回到住处之后,他躺在床上看着天花板发呆,这里依然遗留着她的气息,尽管知道自己给不了她幸福,可他的心还是一阵阵地抽痛着。突然,他一个鲤鱼打滚般跳起来,看着被沈妍整理过的房间变得更加干净整洁,他决定接着她还没完成的工作,把客厅和厨房洗手间打扫一遍。
一遍赌气的打扫完成后已经下午两点多了,他泡了包速食面吃过之后回到房间倒头就睡,可辗转了很久却依然毫无睡意,于是他又爬起来,坐到书桌前拿出一本笔记本想写点什么。
然而看着雪白的纸面却无从下笔,无奈又将笔记本合起来。

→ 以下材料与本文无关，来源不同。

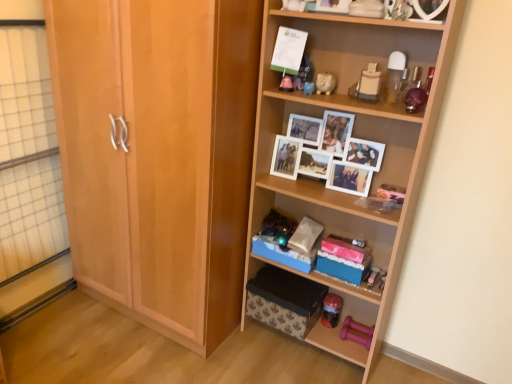
Image resolution: width=512 pixels, height=384 pixels. Describe the element at coordinates (159, 155) in the screenshot. I see `light brown wood cabinet at left` at that location.

Where is `light brown wood cabinet at left`? light brown wood cabinet at left is located at coordinates (159, 155).

Where is `translucent plastic jar at lower center, the sixth toy positioned from the top`? translucent plastic jar at lower center, the sixth toy positioned from the top is located at coordinates (331, 310).

The width and height of the screenshot is (512, 384). I want to click on white matte picture frame at upper center, so click(x=333, y=6).

The width and height of the screenshot is (512, 384). I want to click on matte pink piggy bank at upper center, positioned as the fourth toy in bottom-to-top order, so click(x=308, y=88).

You are a GUI agent. You are given a task and a screenshot of the screen. Output one action in this format:
    pyautogui.click(x=<x>, y=<y>)
    Task: Click on the white paper at upper center
    This screenshot has height=384, width=512.
    Given the screenshot: What is the action you would take?
    pyautogui.click(x=288, y=50)

In order to click on light brown wood cabinet at left in this screenshot , I will do `click(159, 155)`.

Which is in front, matte plastic toy at upper center, the 5th toy when ordered from bottom to top, or translucent plastic jar at lower center, placed as the 2th toy when sorted from bottom to top?

matte plastic toy at upper center, the 5th toy when ordered from bottom to top.

Based on the photo, considering the sizes of objects matte plastic toy at upper center, the 5th toy when ordered from bottom to top, and translucent plastic jar at lower center, placed as the 2th toy when sorted from bottom to top, in the image provided, who is wider, matte plastic toy at upper center, the 5th toy when ordered from bottom to top, or translucent plastic jar at lower center, placed as the 2th toy when sorted from bottom to top,?

matte plastic toy at upper center, the 5th toy when ordered from bottom to top, is wider.

How different are the orientations of matte plastic toy at upper center, arranged as the 3th toy when viewed from the top, and translucent plastic jar at lower center, placed as the 2th toy when sorted from bottom to top, in degrees?

0.518 degrees.

From the image's perspective, is matte plastic toy at upper center, arranged as the 3th toy when viewed from the top, located above or below translucent plastic jar at lower center, the sixth toy positioned from the top?

matte plastic toy at upper center, arranged as the 3th toy when viewed from the top, is above translucent plastic jar at lower center, the sixth toy positioned from the top.

Would you say white matte picture frame at upper center is part of white matte piggy bank at upper center, which is the 1th toy from top to bottom,'s contents?

No, white matte picture frame at upper center is not surrounded by white matte piggy bank at upper center, which is the 1th toy from top to bottom.

Considering the sizes of objects white matte piggy bank at upper center, which is the 1th toy from top to bottom, and white matte picture frame at upper center in the image provided, who is taller, white matte piggy bank at upper center, which is the 1th toy from top to bottom, or white matte picture frame at upper center?

white matte picture frame at upper center.

Between white matte piggy bank at upper center, the 7th toy in the bottom-to-top sequence, and white matte picture frame at upper center, which one has larger width?

white matte picture frame at upper center is wider.

Identify the location of the 1st toy below the white matte picture frame at upper center (from a real-world perspective). This screenshot has width=512, height=384. (294, 5).

Is rubber pink dumbbell at lower right, the third toy positioned from the bottom, to the left or to the right of light brown wood cabinet at left in the image?

In the image, rubber pink dumbbell at lower right, the third toy positioned from the bottom, appears on the right side of light brown wood cabinet at left.

Looking at their sizes, would you say rubber pink dumbbell at lower right, the third toy positioned from the bottom, is wider or thinner than light brown wood cabinet at left?

In the image, rubber pink dumbbell at lower right, the third toy positioned from the bottom, appears to be more narrow than light brown wood cabinet at left.

From a real-world perspective, who is located lower, rubber pink dumbbell at lower right, the third toy positioned from the bottom, or light brown wood cabinet at left?

rubber pink dumbbell at lower right, the third toy positioned from the bottom.

In the image, is rubber pink dumbbell at lower right, the third toy positioned from the bottom, positioned in front of or behind light brown wood cabinet at left?

rubber pink dumbbell at lower right, the third toy positioned from the bottom, is behind light brown wood cabinet at left.

Does light brown wood cabinet at left have a smaller size compared to white wooden photo frames at center?

Actually, light brown wood cabinet at left might be larger than white wooden photo frames at center.

Is light brown wood cabinet at left to the right of white wooden photo frames at center from the viewer's perspective?

Incorrect, light brown wood cabinet at left is not on the right side of white wooden photo frames at center.

Which is nearer, (x=170, y=265) or (x=265, y=137)?

Point (x=170, y=265).

From a real-world perspective, between light brown wood cabinet at left and white wooden photo frames at center, who is vertically higher?

In real-world perspective, white wooden photo frames at center is above.

Is translucent plastic jar at lower center, the sixth toy positioned from the top, aimed at white matte piggy bank at upper center, the 7th toy in the bottom-to-top sequence?

No, translucent plastic jar at lower center, the sixth toy positioned from the top, is not facing towards white matte piggy bank at upper center, the 7th toy in the bottom-to-top sequence.

Does point (325, 306) lie in front of point (287, 3)?

No, it is not.

Locate an element on the screen. the 5th toy below when counting from the white matte piggy bank at upper center, the 7th toy in the bottom-to-top sequence (from the image's perspective) is located at coordinates (331, 310).

Looking at this image, who is shorter, translucent plastic jar at lower center, placed as the 2th toy when sorted from bottom to top, or white matte piggy bank at upper center, which is the 1th toy from top to bottom?

white matte piggy bank at upper center, which is the 1th toy from top to bottom.

Can you confirm if pink rubber dumbbells at lower right, positioned as the 1th toy in bottom-to-top order, is taller than translucent plastic jar at lower center, the sixth toy positioned from the top?

Incorrect, the height of pink rubber dumbbells at lower right, positioned as the 1th toy in bottom-to-top order, is not larger of that of translucent plastic jar at lower center, the sixth toy positioned from the top.

Is pink rubber dumbbells at lower right, positioned as the 1th toy in bottom-to-top order, positioned with its back to translucent plastic jar at lower center, placed as the 2th toy when sorted from bottom to top?

→ No, translucent plastic jar at lower center, placed as the 2th toy when sorted from bottom to top, is not at the back of pink rubber dumbbells at lower right, positioned as the 1th toy in bottom-to-top order.

In the scene shown: How distant is pink rubber dumbbells at lower right, positioned as the 1th toy in bottom-to-top order, from translucent plastic jar at lower center, the sixth toy positioned from the top?

pink rubber dumbbells at lower right, positioned as the 1th toy in bottom-to-top order, is 3.41 inches away from translucent plastic jar at lower center, the sixth toy positioned from the top.

From the image's perspective, does pink rubber dumbbells at lower right, positioned as the 1th toy in bottom-to-top order, appear higher than translucent plastic jar at lower center, the sixth toy positioned from the top?

No, from the image's perspective, pink rubber dumbbells at lower right, positioned as the 1th toy in bottom-to-top order, is not on top of translucent plastic jar at lower center, the sixth toy positioned from the top.

From their relative heights in the image, would you say white matte picture frame at upper center is taller or shorter than matte plastic toy at upper center, the 5th toy when ordered from bottom to top?

white matte picture frame at upper center is taller than matte plastic toy at upper center, the 5th toy when ordered from bottom to top.

From the image's perspective, is white matte picture frame at upper center located above matte plastic toy at upper center, the 5th toy when ordered from bottom to top?

Indeed, from the image's perspective, white matte picture frame at upper center is shown above matte plastic toy at upper center, the 5th toy when ordered from bottom to top.

From a real-world perspective, is white matte picture frame at upper center physically below matte plastic toy at upper center, the 5th toy when ordered from bottom to top?

Incorrect, from a real-world perspective, white matte picture frame at upper center is higher than matte plastic toy at upper center, the 5th toy when ordered from bottom to top.

Which toy is the 5th one when counting from the back of the matte plastic toy at upper center, the 5th toy when ordered from bottom to top? Please provide its 2D coordinates.

[(331, 310)]

Find the location of `picture frame located in front of the white matte piggy bank at upper center, which is the 1th toy from top to bottom`. picture frame located in front of the white matte piggy bank at upper center, which is the 1th toy from top to bottom is located at coordinates (333, 6).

这时,他发现那本凸出来的旧笔记本,他毫无在意地将它抽出来,翻开来一看,里面是一张相片,那应该是八九年前和父亲的合影。
不知为何,他此刻突然特别想念父亲。父亲曾经是他的偶像,小时候父亲虽然很忙,然而他每次休息几乎都会带着他和妹妹去游乐场,那时候的游乐场设施很简陋,可在当时来说已经是奢侈品了。
不知不觉中,他将衣柜最低层的那个抽屉打开,从里面拿出那个被锁了五年多的盒子。那个盒子是父亲有次去香港给他买的带密码的盒子,密码是他的生日。

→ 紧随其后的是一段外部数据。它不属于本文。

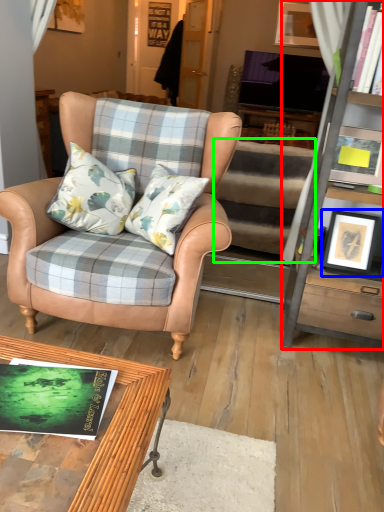
Question: Which object is positioned closest to cabinetry (highlighted by a red box)? Select from picture frame (highlighted by a blue box) and stair (highlighted by a green box).

Choices:
 (A) picture frame
 (B) stair

Answer: (A)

杜予腾打开那个盒子,里面有父亲生前的警徽、勋章和各种荣誉证书。还有一本父亲的笔记本,就是那种带密码的高级笔记本,也是当年在香港买的。他端详着盒子里的东西,注意力却被那本笔记本吸引了。
虽然他知道去窥视一位逝者的秘密是大逆不道,可他还是想知道父亲从警时的心路历程,于是他小心翼翼地拿出那本笔记本,输了几次密码都不对,最后输入了母亲的生日,果然打开了。立即父亲那苍劲有力的钢笔字“问心”两字呈现在眼前,日期是父亲是从香港回来之后一个月。

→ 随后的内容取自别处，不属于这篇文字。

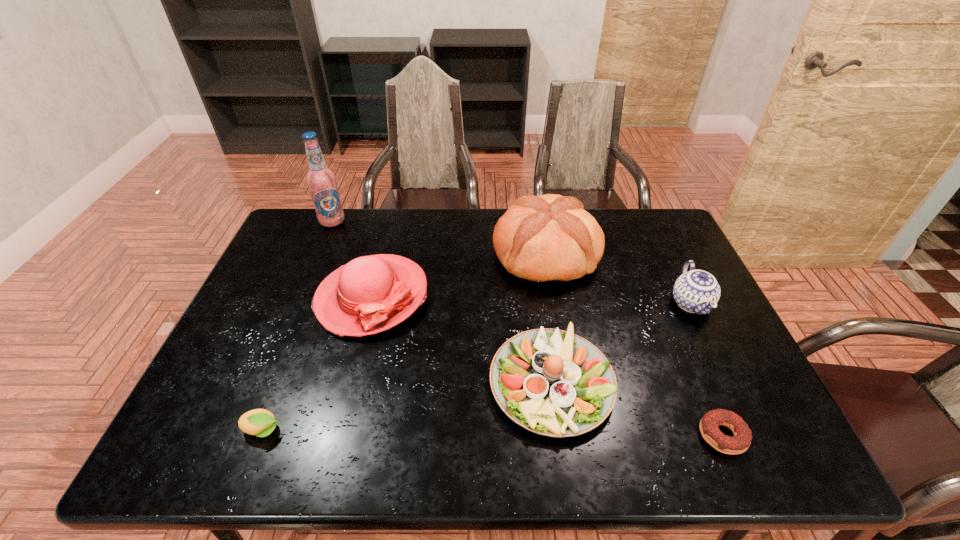
Where is `vacant area located at the spout of the chinaware`? vacant area located at the spout of the chinaware is located at coordinates (733, 392).

This screenshot has width=960, height=540. In order to click on vacant space situated 0.400m on the back of the salad plate in this screenshot , I will do `click(532, 239)`.

Locate an element on the screen. The height and width of the screenshot is (540, 960). free spot located with leaves positioned above the second shortest object is located at coordinates (393, 430).

Locate an element on the screen. The height and width of the screenshot is (540, 960). free space located on the left of the shortest object is located at coordinates (621, 435).

In order to click on alcohol located at the far edge in this screenshot , I will do coord(321,181).

Find the location of a particular element. The height and width of the screenshot is (540, 960). bread that is at the far edge is located at coordinates 550,237.

Where is `salad plate that is positioned at the near edge`? salad plate that is positioned at the near edge is located at coordinates (552, 382).

The image size is (960, 540). What are the coordinates of `lemon at the near edge` in the screenshot? It's located at (260, 422).

This screenshot has width=960, height=540. What are the coordinates of `doughnut located at the near edge` in the screenshot? It's located at (709, 425).

This screenshot has width=960, height=540. I want to click on alcohol that is at the left edge, so click(321, 181).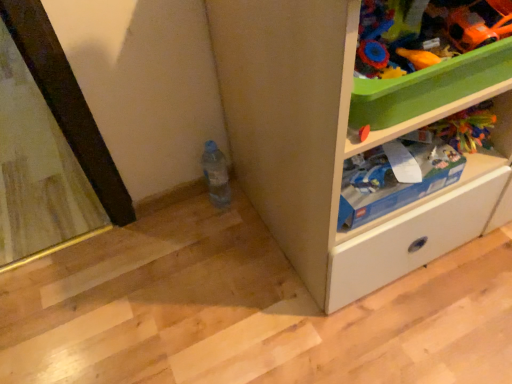
This screenshot has width=512, height=384. I want to click on free point in front of translucent plastic bottle at lower center, so click(221, 244).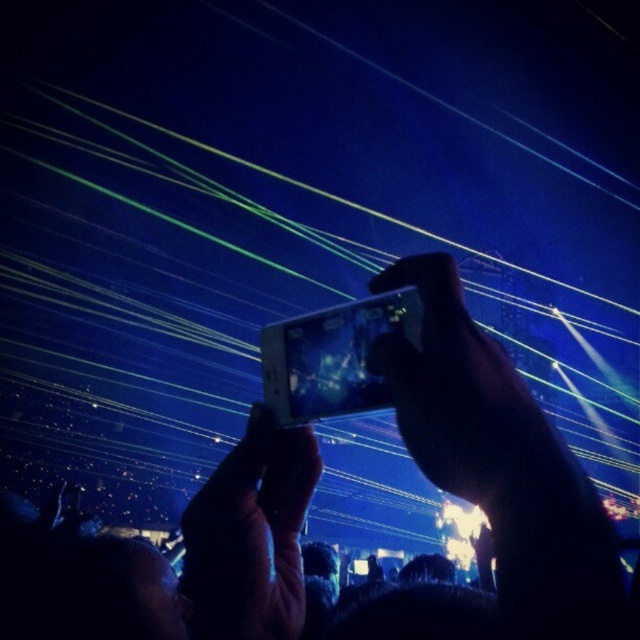
You are at a concert and want to record the performance using your phone. You have two phones available, the matte black phone at center and the black matte phone at center. If you want to choose the one with a wider screen for better recording, which phone should you pick?

The black matte phone at center has a wider screen than the matte black phone at center, so you should choose the black matte phone at center for better recording.

From the picture: You are a photographer trying to capture the exact position of the phone in the image. According to the coordinates provided, where is the matte black phone at center located?

The matte black phone at center is located at the 2D coordinates point of (464,396).

You are a photographer trying to capture the concert stage. You have a matte black phone at center in your hand. If you want to take a clearer photo, should you move closer or farther away from the stage?

The matte black phone at center is 12.70 inches from viewer. To take a clearer photo, you should move farther away from the stage to ensure the entire scene fits within the phone screen.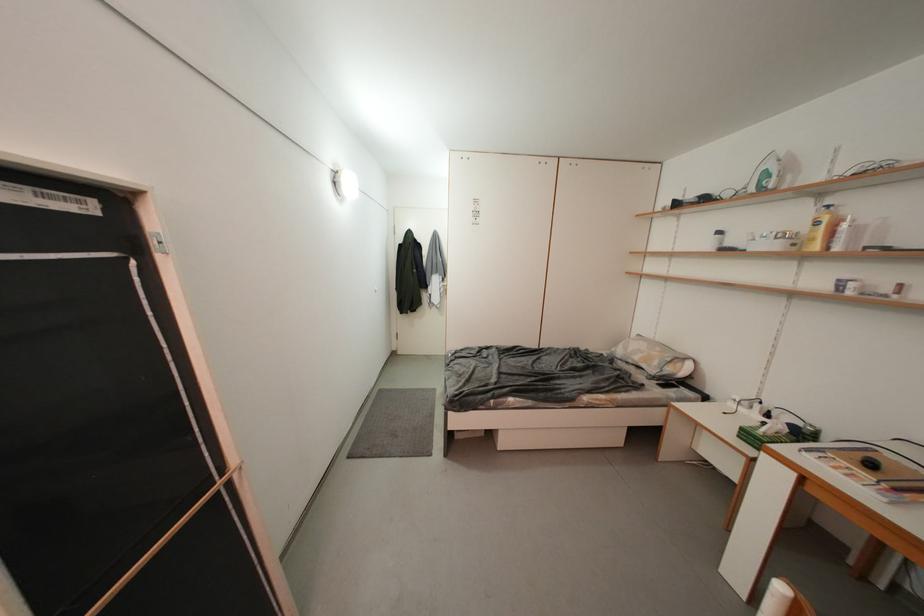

他怀着无比愧疚的心翻开了第一页,里面的字,远不如扉页那两字有力,甚至有点凌乱的感觉,这让他有种莫名的难过。第一页的内容很平实,只是记录他当天的上班情况。再翻开第二页,这里他看到了父亲字里行间有种无奈。第三页,第四页越到后面那种无奈感就越来浓烈。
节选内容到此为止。